Ontario has introduced legislation that would establish employment standards for gig workers, including minimum wage and regular paydays, but critics fear the plan will leave digital app workers with fewer rights than those in other jobs.
The Digital Platform Workers’ Rights Act will be separate from the Employment Standards Act.
It proposes to cover ride hailing and delivery drivers, as well as others who are offered work assignments through digital platforms.
“We’ve seen huge shifts around traditional labour markets, and as we build a resilient economy, our government must keep pace with those changes,” Premier Doug Ford said at a Toronto announcement where he and Labour Minister Monte McNaughton announced the details.
The gig economy is a growing employment sector, Ford said, adding that the province is speaking with those workers “and understanding how we can create the environment to help them thrive.”
In an interview before the announcement, McNaughton said the legislation will establish foundational rights for gig workers in a Canadian first, though he expects other provinces will follow Ontario’s lead.
“No gig worker should make less than minimum wage,” he said.
“No gig worker should be fired without notice or explanation. And no one, period, should have to travel out of Canada to resolve a workplace dispute or sign a contract they don’t understand. That’s the essence of the changes we’re making to fix these injustices that are happening.”
Proposed rights within the bill, which was introduced Monday, include the guarantee that workers will get written information detailing how platforms’ algorithms work, how pay is calculated, how operators’ performance rating systems work and how operators collect tips.
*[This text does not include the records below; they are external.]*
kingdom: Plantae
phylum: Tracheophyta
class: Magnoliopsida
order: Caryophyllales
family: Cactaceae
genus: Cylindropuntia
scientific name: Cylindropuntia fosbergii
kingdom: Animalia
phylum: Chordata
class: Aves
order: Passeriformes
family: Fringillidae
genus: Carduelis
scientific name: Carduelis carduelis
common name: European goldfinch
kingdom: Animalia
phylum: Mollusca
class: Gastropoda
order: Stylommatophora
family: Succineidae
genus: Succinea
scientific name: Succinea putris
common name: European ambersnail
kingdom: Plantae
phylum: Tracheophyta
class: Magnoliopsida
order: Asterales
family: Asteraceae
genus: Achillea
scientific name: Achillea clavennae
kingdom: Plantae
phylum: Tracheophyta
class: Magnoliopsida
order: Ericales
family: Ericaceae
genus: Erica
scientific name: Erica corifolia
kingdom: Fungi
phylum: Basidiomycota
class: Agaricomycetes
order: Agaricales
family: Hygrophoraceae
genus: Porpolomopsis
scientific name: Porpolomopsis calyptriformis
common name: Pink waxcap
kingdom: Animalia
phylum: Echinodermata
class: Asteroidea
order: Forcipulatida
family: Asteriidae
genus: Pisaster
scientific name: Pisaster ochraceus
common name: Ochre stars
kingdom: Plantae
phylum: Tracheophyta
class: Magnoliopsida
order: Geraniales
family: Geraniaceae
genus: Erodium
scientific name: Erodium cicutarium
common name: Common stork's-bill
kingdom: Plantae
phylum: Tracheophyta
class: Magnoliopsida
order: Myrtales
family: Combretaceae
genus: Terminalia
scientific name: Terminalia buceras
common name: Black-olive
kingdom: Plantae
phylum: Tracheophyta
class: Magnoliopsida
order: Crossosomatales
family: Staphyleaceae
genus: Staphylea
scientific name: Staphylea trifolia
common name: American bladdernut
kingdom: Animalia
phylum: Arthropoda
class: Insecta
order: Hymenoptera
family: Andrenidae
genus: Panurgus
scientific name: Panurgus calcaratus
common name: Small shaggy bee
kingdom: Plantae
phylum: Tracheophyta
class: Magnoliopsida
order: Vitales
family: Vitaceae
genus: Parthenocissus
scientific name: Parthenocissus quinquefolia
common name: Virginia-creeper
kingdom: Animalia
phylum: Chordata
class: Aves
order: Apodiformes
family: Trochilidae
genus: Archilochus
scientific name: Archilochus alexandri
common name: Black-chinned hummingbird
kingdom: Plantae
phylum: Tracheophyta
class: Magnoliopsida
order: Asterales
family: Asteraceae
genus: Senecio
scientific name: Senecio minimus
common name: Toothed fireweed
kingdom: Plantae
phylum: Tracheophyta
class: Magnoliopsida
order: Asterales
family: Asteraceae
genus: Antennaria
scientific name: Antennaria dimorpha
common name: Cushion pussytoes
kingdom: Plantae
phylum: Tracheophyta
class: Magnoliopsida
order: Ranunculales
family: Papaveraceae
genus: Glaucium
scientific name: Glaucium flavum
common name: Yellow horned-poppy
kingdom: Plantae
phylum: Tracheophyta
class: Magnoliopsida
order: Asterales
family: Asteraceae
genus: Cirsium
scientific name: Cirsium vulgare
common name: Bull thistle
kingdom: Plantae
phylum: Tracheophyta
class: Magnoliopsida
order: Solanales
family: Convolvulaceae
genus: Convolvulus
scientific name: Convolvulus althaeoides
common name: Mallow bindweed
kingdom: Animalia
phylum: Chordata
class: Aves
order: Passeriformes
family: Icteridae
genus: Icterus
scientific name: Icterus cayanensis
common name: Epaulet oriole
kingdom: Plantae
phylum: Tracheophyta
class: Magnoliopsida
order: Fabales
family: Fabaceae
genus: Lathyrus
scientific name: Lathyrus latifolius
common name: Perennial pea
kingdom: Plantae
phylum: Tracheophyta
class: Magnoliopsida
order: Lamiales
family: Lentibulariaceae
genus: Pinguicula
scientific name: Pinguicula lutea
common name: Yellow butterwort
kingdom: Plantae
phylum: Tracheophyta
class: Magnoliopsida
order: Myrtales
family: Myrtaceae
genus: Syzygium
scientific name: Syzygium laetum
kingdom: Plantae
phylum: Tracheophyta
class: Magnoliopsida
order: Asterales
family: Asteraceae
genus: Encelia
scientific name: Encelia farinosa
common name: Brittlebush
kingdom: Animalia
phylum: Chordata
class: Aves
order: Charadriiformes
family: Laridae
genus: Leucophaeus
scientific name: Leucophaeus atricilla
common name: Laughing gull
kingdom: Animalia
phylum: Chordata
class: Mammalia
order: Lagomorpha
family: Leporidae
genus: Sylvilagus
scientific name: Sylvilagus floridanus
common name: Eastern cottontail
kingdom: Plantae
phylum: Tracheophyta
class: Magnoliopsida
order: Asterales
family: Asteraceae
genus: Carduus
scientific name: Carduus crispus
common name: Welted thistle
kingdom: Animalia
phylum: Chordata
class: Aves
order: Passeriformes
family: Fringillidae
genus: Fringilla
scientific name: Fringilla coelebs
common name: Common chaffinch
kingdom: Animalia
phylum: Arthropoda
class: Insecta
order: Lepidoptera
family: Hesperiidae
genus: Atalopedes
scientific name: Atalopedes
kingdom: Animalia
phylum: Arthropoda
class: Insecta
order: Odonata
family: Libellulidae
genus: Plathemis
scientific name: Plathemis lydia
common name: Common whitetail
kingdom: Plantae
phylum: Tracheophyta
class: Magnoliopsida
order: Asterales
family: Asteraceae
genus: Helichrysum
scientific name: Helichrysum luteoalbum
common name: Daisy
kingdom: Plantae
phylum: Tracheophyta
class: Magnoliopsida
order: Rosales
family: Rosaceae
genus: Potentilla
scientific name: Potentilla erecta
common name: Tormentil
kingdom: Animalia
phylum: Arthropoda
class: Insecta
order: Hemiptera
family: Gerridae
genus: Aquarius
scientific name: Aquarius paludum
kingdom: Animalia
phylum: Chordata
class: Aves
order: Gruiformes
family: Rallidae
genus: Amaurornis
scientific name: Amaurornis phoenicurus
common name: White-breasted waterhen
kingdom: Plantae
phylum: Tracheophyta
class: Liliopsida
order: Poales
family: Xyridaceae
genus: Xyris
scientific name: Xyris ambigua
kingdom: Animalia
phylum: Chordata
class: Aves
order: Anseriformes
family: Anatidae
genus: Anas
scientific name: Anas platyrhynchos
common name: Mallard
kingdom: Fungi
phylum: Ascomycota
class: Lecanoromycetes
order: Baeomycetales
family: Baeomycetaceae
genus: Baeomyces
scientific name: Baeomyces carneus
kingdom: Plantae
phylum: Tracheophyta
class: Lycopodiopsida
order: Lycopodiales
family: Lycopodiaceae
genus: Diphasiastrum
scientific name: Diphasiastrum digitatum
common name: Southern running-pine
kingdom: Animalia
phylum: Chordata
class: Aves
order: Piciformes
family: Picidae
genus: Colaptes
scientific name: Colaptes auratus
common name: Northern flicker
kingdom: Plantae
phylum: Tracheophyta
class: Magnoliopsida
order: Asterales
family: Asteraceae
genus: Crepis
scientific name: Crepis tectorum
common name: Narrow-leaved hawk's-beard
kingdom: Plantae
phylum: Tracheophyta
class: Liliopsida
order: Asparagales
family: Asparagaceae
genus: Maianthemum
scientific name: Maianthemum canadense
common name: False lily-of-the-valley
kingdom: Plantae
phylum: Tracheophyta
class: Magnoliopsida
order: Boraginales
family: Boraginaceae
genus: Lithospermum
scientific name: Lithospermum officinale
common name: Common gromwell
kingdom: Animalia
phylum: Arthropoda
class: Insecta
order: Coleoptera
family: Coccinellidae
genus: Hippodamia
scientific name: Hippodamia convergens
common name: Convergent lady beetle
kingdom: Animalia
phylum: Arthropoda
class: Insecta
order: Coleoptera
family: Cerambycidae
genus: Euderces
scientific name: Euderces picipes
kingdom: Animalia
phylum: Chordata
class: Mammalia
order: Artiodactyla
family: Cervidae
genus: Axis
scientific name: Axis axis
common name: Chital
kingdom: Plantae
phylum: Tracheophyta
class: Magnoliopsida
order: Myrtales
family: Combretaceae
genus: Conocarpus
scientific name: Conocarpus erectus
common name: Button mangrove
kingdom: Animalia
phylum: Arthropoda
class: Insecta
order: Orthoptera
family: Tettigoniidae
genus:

It would also establish a recurring pay period and a $15 minimum wage for active hours that’s tied to the provincial minimum wage, while barring operators from withholding tips and prohibiting reprisal against workers for exercising their rights under the act.
The proposed legislation would also require operators to give workers notice of and rationale for their removal from a platform if they are removed for more than 24 hours, and it would see digital platform work disputes resolved in Ontario.
The bill won’t address the employment status of app-based gig workers – who are largely classified as contractors and not employees – but the province says it will give them employment rights.
Deena Ladd, executive director of the Toronto-based Workers’ Action Centre, said the proposed law is a “substandard set of rights,” as it doesn’t cover employment standards like overtime and holiday pay or emergency leave.
“What they’re proposing in this bill is actually really terrible for workers,” she said in a telephone interview. “They are absolutely creating a category of workers that have less rights than regular workers.”
Ladd said the proposed law could impact labour standards for other jobs.
“Once you start saying that there is a group of workers that don’t have the same rights as everybody else, then what is to stop other employers from saying, ‘Well, why should I have to pay overtime? Why should I have to pay for public holiday pay and vacation pay … if these employers like Uber Canada, like SkipTheDishes and all of these other big digital platform companies, if they don’t have to pay for this?” she said.
Opposition leaders also found the measures lacking.
NDP Leader Andrea Horwath said her party would be looking at the finer details but raised concerns over some apparent gaps in the minimum wage allowance, which wouldn’t apply to time between assignments like rides or deliveries.
“Every worker deserves to be protected by the labour laws in Ontario and there should be no exceptions,” she said.
Liberal Leader Steven Del Duca called the announcement “an election ploy.”
“We see the changes announced today as the bare minimum the government can do to help those in the gig economy and look forward to sharing a real plan with the release of our platform,” he said in a written statement.
Jim Stanford, economist and director of the Centre for Future Work in Vancouver, argued the Ontario government’s plan wouldn’t improve the income situation for gig workers.
Stanford pointed out on Twitter that couriers and delivery drivers spend much of their time on the job waiting for assignments – time that won’t count for minimum wage – meaning their wages will work out to less than $15 per hour. He also highlighted that workers for such apps pay their own expenses on their vehicles, phone and other work equipment.
“Make no mistake: This approach to regulating gig work will do absolutely nothing for gig workers,” he wrote.
Establishing basic rights for gig workers was one of 21 recommendations put forward last year by a committee of experts tasked by the government with looking at labour market disruptions from the pandemic.
In its final report, the Ontario Workforce Recovery Advisory Committee advised the province to establish basic rights for gig workers like minimum wage, benefits, pay stubs, regular wages and notice of termination with severance pay.
Earlier this month, McNaughton said the Progressive Conservative government would look into developing a “portable benefits” plan that isn’t tied to employers, like for gig workers who don’t have health or dental coverage.
An expert panel tasked with coming up with ideas for running that program is due to make recommendations this summer after the June election.